In 2014, in response to the spread of Porcine Epidemic Diarrhoea in the US the Canadian Food Inspection Agency, in consultation with Manitoba pork, introduced a regional regulation under which trailers returning from the US would be sealed, tagged and allowed to cross the border to be washed in Manitoba.
Earlier this week CFIA notified transporters that regulations requiring empty swine transport vehicles to be washed and disinfected before re-entering Canada will be reinstated from 1 October.
George Matheson, the chair of Manitoba Pork, says tests showed US wash facilities to be inferior to those in Manitoba.
George Matheson-Manitoba Pork:
The wash facilities in the states were not conveniently located and it was determined that they were full of disease themselves so we thought it best to avoid them.
It's a question of animal care.
We feel that our biosecurity procedures will be compromised and there'll be a much greater chance of this disease coming into Canada and we have done such a fine job so far, as far as keeping it out.

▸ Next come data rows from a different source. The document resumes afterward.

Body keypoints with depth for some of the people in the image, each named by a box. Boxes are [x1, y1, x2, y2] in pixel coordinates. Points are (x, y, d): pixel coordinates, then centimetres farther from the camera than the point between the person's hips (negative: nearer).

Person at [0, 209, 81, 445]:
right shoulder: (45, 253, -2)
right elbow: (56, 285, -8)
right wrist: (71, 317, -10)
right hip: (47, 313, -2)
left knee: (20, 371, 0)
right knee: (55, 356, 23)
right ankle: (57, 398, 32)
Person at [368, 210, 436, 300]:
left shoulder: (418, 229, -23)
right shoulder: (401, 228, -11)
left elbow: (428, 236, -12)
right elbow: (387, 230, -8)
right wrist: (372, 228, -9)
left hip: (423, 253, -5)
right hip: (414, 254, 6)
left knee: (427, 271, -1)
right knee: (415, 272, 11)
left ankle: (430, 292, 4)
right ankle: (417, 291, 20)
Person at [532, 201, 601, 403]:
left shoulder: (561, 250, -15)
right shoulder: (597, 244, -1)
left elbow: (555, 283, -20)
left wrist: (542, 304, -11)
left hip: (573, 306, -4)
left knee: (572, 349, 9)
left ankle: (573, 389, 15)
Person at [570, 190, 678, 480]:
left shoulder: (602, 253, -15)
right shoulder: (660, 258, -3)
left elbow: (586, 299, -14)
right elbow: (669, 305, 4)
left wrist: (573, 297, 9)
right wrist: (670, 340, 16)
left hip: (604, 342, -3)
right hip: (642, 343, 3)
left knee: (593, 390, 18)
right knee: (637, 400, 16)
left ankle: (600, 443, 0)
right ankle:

It's proven in the fact that only 4 farms were infected with PED in this province and we had pretty much been the gateway to the west and there are no infected farms in Saskatchewan and Alberta and we feel that that had a lot to do with the biosecurity measures that we took here in this province so, it was quite obvious that what we had been doing was very successful in terms of cleaning these trailers, biosecurity was kept in check and this has resulted in better animal care due to less disease.
Mr Matheson is calling on pork producers to contact their members of parliament to apply pressure for an extensions of provisions allowing trucks to be washed in Canadian facilities.